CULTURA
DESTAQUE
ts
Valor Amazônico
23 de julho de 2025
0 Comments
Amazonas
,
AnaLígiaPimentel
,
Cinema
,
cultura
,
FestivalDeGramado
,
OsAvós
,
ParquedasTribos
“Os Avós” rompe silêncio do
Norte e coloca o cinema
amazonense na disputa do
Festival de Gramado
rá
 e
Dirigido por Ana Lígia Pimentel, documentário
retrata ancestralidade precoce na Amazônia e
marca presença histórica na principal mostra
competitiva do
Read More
★ ★ ★
### WRITTEN TASK
A verbatim copy of the lines from the one with "AnaLígiaPimentel" to the end of the listing is the whole answer.

### TASK SOLUTION
AnaLígiaPimentel
,
Cinema
,
cultura
,
FestivalDeGramado
,
OsAvós
,
ParquedasTribos
“Os Avós” rompe silêncio do
Norte e coloca o cinema
amazonense na disputa do
Festival de Gramado
rá
 e
Dirigido por Ana Lígia Pimentel, documentário
retrata ancestralidade precoce na Amazônia e
marca presença histórica na principal mostra
competitiva do
Read More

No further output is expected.